Im Hinblick auf die Zeitfolge sind folgende Konkurrenzen z. B. des Flächennutzungsplans mit anderen Planungen und Nutzungsregelungen zu unterscheiden:
- vorlaufende andere Planung und nachlaufender Flächennutzungsplan;
- vorlaufender Flächennutzungsplan und nachfolgende andere Planung;
- Parallelität von Flächennutzungsplan und anderer Planung.
Die zusammentreffenden Pläne können ihrer Art nach unterschiedlich sein. Je nachdem, um welche Art von Plänen es sich handelt, stellt sich die Frage nach ihrem Verhältnis unterschiedlich. Mit dem Flächennutzungsplan der Gemeinde können z. B. zusammentreffen
- andere Gesamtplanungen; insbesondere Programme und Pläne der Raumordnung und Landesplanung sowie Flächennutzungspläne und Bebauungspläne benachbarter Gemeinden;
- privilegierte und nichtprivilegierte Fachplanungen des Bundes, der Länder oder sonstiger Fachplanungsträger;
- Gebietsfestlegungen und sonstige Nutzungsregelungen mit Plancharakter nach Bundes- oder Landesrecht.
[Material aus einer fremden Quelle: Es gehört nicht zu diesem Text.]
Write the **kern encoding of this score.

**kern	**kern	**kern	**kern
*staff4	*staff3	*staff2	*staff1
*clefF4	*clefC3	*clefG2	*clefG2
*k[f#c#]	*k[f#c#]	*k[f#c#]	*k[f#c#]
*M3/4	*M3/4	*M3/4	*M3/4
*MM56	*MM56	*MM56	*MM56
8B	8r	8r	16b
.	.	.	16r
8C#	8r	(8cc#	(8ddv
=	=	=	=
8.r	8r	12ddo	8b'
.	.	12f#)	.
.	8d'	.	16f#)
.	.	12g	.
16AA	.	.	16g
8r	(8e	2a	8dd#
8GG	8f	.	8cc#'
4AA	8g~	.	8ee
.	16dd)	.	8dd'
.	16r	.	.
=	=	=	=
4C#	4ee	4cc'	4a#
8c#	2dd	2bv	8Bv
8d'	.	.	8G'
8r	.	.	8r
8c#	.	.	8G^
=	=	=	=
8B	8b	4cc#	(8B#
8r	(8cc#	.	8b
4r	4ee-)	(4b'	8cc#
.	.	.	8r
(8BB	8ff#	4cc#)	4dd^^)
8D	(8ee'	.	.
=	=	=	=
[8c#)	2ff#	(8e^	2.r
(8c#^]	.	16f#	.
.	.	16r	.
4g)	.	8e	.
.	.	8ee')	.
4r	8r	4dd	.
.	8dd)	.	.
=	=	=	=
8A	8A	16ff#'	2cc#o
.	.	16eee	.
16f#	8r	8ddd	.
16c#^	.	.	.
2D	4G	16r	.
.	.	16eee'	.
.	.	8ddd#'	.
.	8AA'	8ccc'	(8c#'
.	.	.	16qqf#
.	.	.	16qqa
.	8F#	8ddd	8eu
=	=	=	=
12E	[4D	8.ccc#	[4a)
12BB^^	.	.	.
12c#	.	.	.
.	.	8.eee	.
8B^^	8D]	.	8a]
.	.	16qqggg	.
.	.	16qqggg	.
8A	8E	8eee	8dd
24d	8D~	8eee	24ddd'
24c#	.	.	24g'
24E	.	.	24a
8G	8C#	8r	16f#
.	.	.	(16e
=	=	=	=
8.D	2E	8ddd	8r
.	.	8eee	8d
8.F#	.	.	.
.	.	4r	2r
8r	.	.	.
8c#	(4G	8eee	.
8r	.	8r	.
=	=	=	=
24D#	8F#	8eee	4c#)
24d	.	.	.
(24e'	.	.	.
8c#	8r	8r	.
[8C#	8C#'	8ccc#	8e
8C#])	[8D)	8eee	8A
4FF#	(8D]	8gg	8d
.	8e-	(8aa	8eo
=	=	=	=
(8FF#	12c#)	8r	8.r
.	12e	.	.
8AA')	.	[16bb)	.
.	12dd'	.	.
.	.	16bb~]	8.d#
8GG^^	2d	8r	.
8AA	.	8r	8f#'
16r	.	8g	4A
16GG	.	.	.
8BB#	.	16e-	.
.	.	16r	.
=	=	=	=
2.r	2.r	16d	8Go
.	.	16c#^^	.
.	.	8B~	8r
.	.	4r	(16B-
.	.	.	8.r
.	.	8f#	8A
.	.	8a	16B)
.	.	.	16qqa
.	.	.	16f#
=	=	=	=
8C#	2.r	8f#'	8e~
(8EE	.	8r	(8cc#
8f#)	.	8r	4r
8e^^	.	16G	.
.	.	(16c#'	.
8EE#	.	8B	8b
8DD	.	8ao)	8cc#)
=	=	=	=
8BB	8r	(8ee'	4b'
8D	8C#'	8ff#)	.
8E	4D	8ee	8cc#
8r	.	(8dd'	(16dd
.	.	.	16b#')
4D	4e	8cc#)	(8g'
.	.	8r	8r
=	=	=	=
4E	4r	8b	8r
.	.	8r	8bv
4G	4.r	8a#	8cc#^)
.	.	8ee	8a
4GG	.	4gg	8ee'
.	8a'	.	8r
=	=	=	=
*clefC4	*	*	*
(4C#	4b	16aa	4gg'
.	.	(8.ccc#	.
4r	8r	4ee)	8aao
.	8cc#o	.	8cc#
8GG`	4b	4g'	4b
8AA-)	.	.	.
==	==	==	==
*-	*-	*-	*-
Plankonkurrenz kann auch dort vorliegen, wo Planungen unterschiedlicher Stufung aufeinandertreffen, die untereinander in einem hierarchischen Abhängigkeitsverhältnis stehen. Plankonkurrenz kommt dabei sowohl zwischen Plänen unterschiedlicher Ebenen als zwischen gleichgeordneten Plänen als auch diagonal quer durch Planungsebenen und Planungsbereiche in Betracht. Möglich ist, dass die mit dem Flächennutzungsplan zusammentreffenden Planungen auch ihrerseits in Konkurrenz stehen. Plankollision liegt vor, soweit konkurrierende Planungen Aussagen zur 3 Bodennutzung treffen, die sich gegenseitig ausschließen, sich gegenseitig stören oder sich nicht zu einer Gesamtkonzeption zusammenfügen. Ob und inwieweit dies der Fall ist, hängt auch vom Aussagegehalt und der Regelungsdichte bzw. dem Konkretisierungsgrad und damit vom Charakter der beteiligten Planungen ab. Konkurrenzen sind zwischen Plänen desselben oder verschiedener Planungsträger möglich. Im zuletzt genannten Fall ist die Plankonkurrenz zugleich eine Planträgerkonkurrenz. Planträgerkonkurrenzen beruhen auf Überschneidungen der Kompetenzen der jeweiligen Planungsträger. Damit ist die Frage der Planträgerkonkurrenz zugleich ein Problem der Gesetzgebungs- und Verwaltungskompetenz und daher letzten Endes ein verfassungsrechtliches Thema, da die Kompetenzverteilung im Bundesstaat auf der Verfassung beruht.